Biensûr, il y a dans cette attitude du ressentiment envers le judéo-christianisme et l’occident, mais aussi une nouvelle religion. C’est indéniable. Les historiens des religions, et même les anthropologistes, doivent encore montrer comment cela a émergé. En effet, certains aspects de cette religion ont un rapport avec la violence que nous ne comprenons pas et c’est une raison suffisante pour s’inquiéter. Pour nous, ça n’a aucun sens d’être prêt à payer de sa vie pour le plaisir de voir les autres mourir. Nous ne savons pas si pareil phénomème appartient à la psychology ou pas. Nous sommes face à un échec total; nous ne pouvons pas en parler et nous ne pouvons pas documenter une telle situation parce que le terrorisme est quelque chose de nouveau empruntant les codes islamiques, mais n’appartient pas du tout au classicisme musulman. Aujourd’hui, le terrorisme est nouveau, même du point de vue de l’islam. C’est un effort moderne de contrer le plus puissant et le plus raffiné des outils du monde occidental: la technologie. Contrer la technologie d’une façon que nous ne comprenons pas et que le classicisme musulman ne comprend pas davantage.

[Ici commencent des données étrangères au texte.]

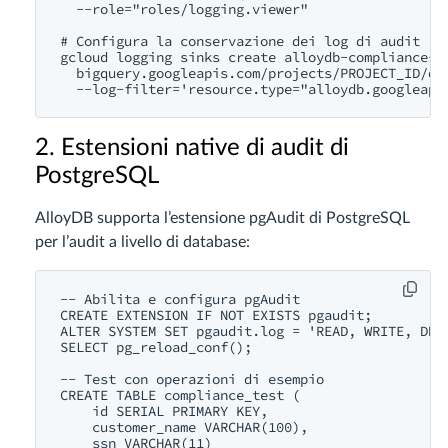
  --role="roles/logging.viewer"

# Configura la conservazione dei log di audit

gcloud logging sinks create alloydb-compliance-si
  bigquery.googleapis.com/projects/PROJECT_ID/dat
2. Estensioni native di audit di
PostgreSQL
AlloyDB supporta l’estensione pgAudit di PostgreSQL
per l’audit a livello di database:
-- Abilita e configura pgAudit

CREATE EXTENSION IF NOT EXISTS pgaudit;

ALTER SYSTEM SET pgaudit.log = 'READ, WRITE, DDL'
SELECT pg_reload_conf();

-- Test con operazioni di esempio

CREATE TABLE compliance_test (

    id SERIAL PRIMARY KEY,

    customer_name VARCHAR(100),

    ssn VARCHAR(11)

Ainsi, il n’est pas suffisant de simplement condamner les attaques. La pensée défensive que nous opposons au phénomène n’incarne pas forcément un désir de comprendre. Elle révèle souvent un désir de ne pas comprendre, ou l’intention de se conforter soi-même. Clausewitz est plus facile à intégrer dans le développement historique. Il nous donne des outils intellectuels pour comprendre l’escalade de la violence. Cependant, où trouvons nous de telles idées dans l’islam? Le ressentiment moderne ne conduit pas toujours au suicide. Ainsi, nous manquons des moyens de comparer qui pourraient nous permettre de comprendre. Je ne suis pas en train de dire que ce n’est pas possible, que cela n’arrivera pas, mais je reconnais que je suis incapable de les saisir. C’est pourquoi nos explications sur l’islam appartiennent souvent à ce type frauduleux de propagande anti-musulmane.